Anoche, la noticia que muchos temían y que a la vez sabíamos inevitable llegó finalmente: Nelson Mandela, el hombre que pasó veintisiete años tras las rejas para luego convertirse en el primer presidente negro de Sudáfrica, murió a los 95 años en su casa de Johannesburgo, rodeado de su familia. Con él se va no solo un líder político, sino uno de los pocos símbolos morales que el siglo XX y el naciente siglo XXI pudieron compartir sin fisuras.
El fin de una era, no de un legado
Es difícil escribir sobre Mandela sin caer en el lugar común. Todo el mundo, desde jefes de Estado hasta ciudadanos anónimos en las calles de Soweto, parece tener una palabra para describirlo: "padre", "libertador", "santo laico". Pero quizás lo más justo sea decir que Mandela representó, más que ninguna otra figura reciente, la posibilidad concreta de que el perdón pueda ser una herramienta política tan poderosa como la venganza.
Cuando salió de la prisión de Victor Verster en 1990, después de haber entrado siendo un joven abogado furioso, muchos esperaban un discurso de revancha. En cambio, el mundo escuchó un llamado a la reconciliación. Ese gesto —convertir el sufrimiento personal en un proyecto colectivo de convivencia— es quizás su legado más difícil de igualar, y el que hoy, con su muerte, vuelve a ponerse a prueba.
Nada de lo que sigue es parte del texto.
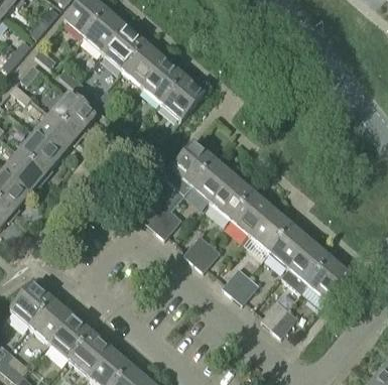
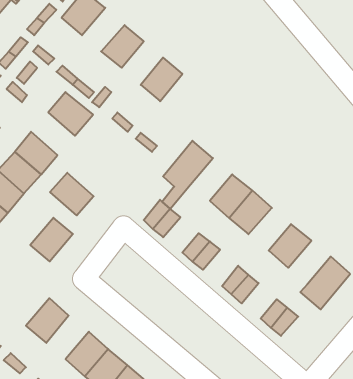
building: [84,10,126,53] -> none
building: [123,43,164,87] -> none
building: [161,76,204,120] -> none
building: [33,114,77,156] -> [50,173,94,215]
building: [191,159,233,202] -> none
building: [249,209,291,251] -> none
building: [288,241,331,284] -> none
building: [9,282,51,326] -> [30,218,73,261]
building: [48,315,91,359] -> none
Sudáfrica frente al espejo
La muerte de Mandela llega en un momento en que Sudáfrica todavía lucha con las heridas que él intentó suturar: desigualdad económica persistente, tensiones raciales que no desaparecieron con el fin oficial del apartheid en 1994, y una clase política que muchos sudafricanos sienten que no ha estado a la altura de su ejemplo. En ese sentido, su partida no es solo un duelo personal para millones, sino una especie de examen de conciencia nacional: ¿qué tan cerca o lejos está el país de la "nación arcoíris" que él soñó?
Las imágenes que empezaron a circular esta madrugada —vigilias improvisadas frente a su antigua casa en Houghton, coros cantando en las calles de Ciudad del Cabo, banderas a media asta en edificios de todo el mundo— hablan de un duelo que trasciende fronteras. Desde Washington hasta Nueva Delhi, desde Londres hasta Buenos Aires, líderes de todas las tendencias políticas se apuraron anoche a emitir comunicados. Pocas figuras logran ese consenso; Mandela fue una de ellas, en parte porque su lucha —contra un sistema de segregación racial explícito y brutal— resultaba difícil de disputar moralmente, incluso para quienes hoy prefieren ignorar las desigualdades más sutiles que persisten en sus propios países.
Qué representa esta muerte
Simbólicamente, la muerte de Mandela cierra un capítulo que muchos analistas ya daban por cerrado hace años, desde que su salud comenzó a deteriorarse y su figura pública se fue retirando progresivamente de la escena. Pero un cierre simbólico no es lo mismo que un cierre real. Lo que su muerte pone sobre la mesa es una pregunta incómoda para el mundo entero: ¿qué se hace con el legado de un líder cuando ya no está para encarnarlo?
Mandela nunca fue una figura simple. Fue guerrillero antes que pacifista, estuvo dispuesto a considerar la lucha armada antes de convertirse en el arquitecto de una transición negociada. Fue crítico duro del capitalismo desbocado, aunque gobernó con pragmatismo económico que decepcionó a parte de su base más radical. Esa complejidad, que a veces la narrativa internacional simplifica en la imagen del "santo con capa de arcoíris", es también parte de lo que se pierde hoy: no solo un ícono, sino un hombre que tomó decisiones difíciles, con errores y aciertos, en un contexto históricamente irrepetible.
Esta noche, en las calles de Pretoria y en las redes sociales de todo el planeta, la pregunta que flota es la misma: ¿quién, en el mundo actual, podría cumplir un rol semejante? Por ahora, no parece haber respuesta. Y tal vez esa ausencia de sucesores sea, en el fondo, el homenaje más elocuente a lo irrepetible de Nelson Mandela.